#### [Records for this exercise]
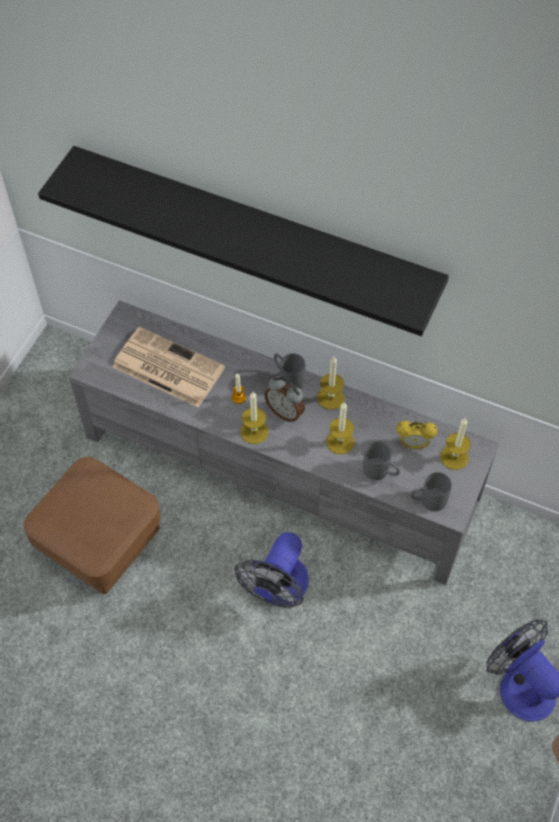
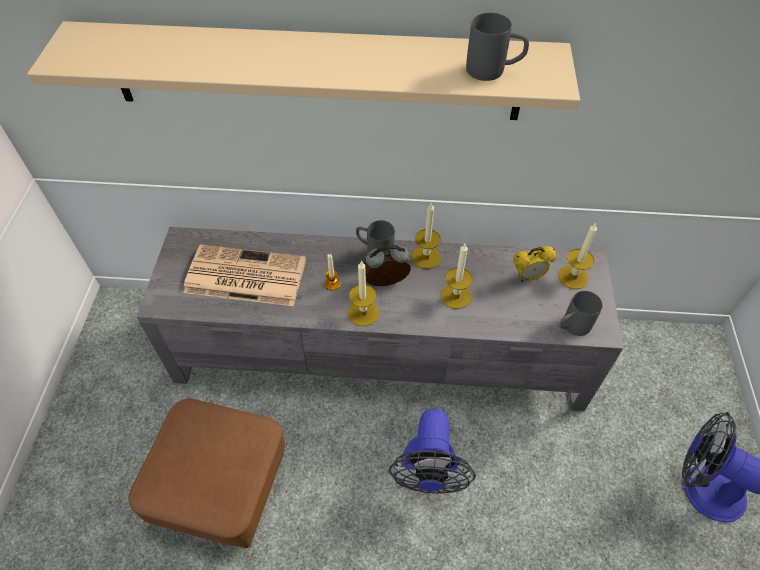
camera: 20 degrees left, 5 degrees down
(254, 232) = (315, 72): black shelf -> beige shelf
(285, 411) = (386, 283): alarm clock -> alarm clock turned 150 degrees clockwise
(381, 472) = (511, 313): grey mug -> grey mug (493, 71)

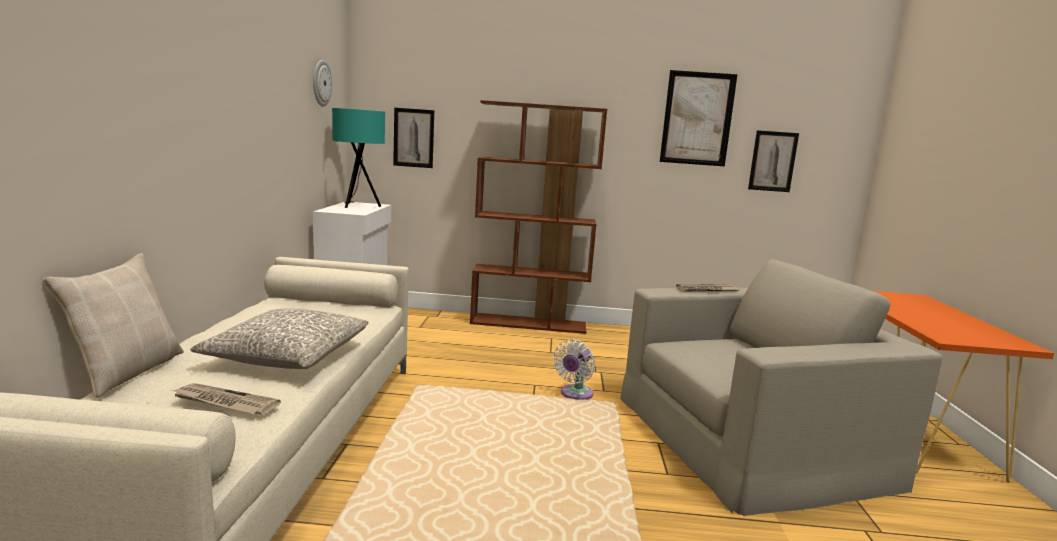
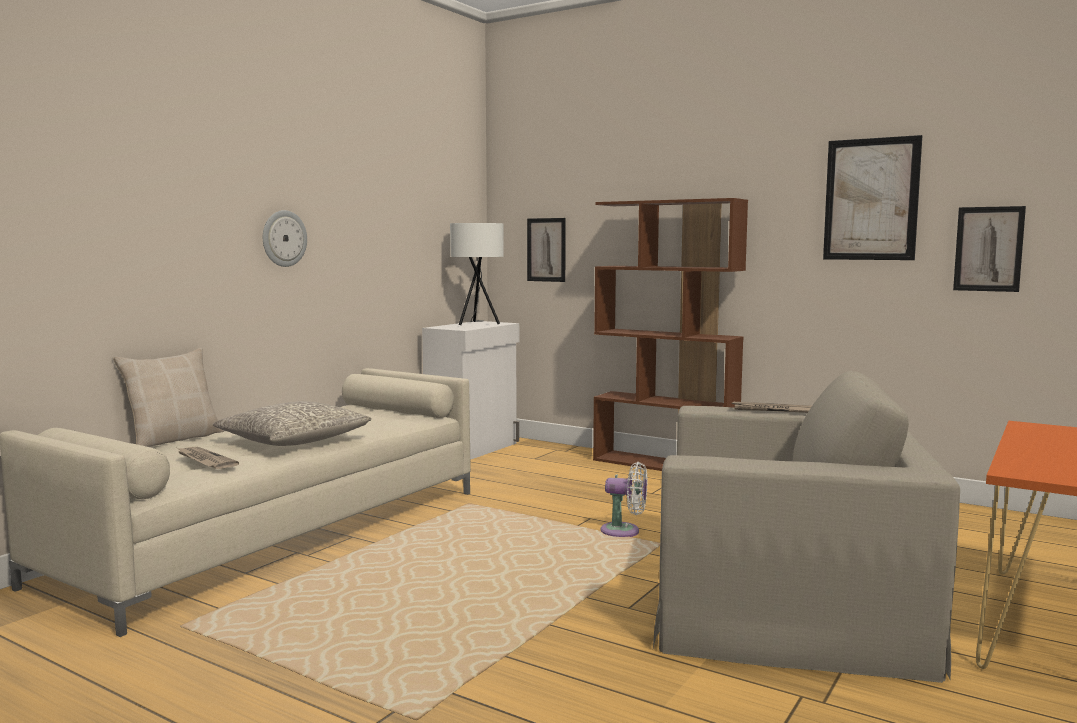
camera: 30 degrees right, 5 degrees down
(321, 83) = (439, 200): wall clock -> wall clock (283, 238)
(357, 206) = (477, 324): turquoise table lamp -> white table lamp
(575, 394) = (624, 531): white fan -> white fan turned 135 degrees counterclockwise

#### [Exercise requirements]
Please repeat each line from the one with "(321, 83) = (439, 200): wall" through the last line of the data above, and add nothing.

#### [Solution for this exercise]
(321, 83) = (439, 200): wall clock -> wall clock (283, 238)
(357, 206) = (477, 324): turquoise table lamp -> white table lamp
(575, 394) = (624, 531): white fan -> white fan turned 135 degrees counterclockwise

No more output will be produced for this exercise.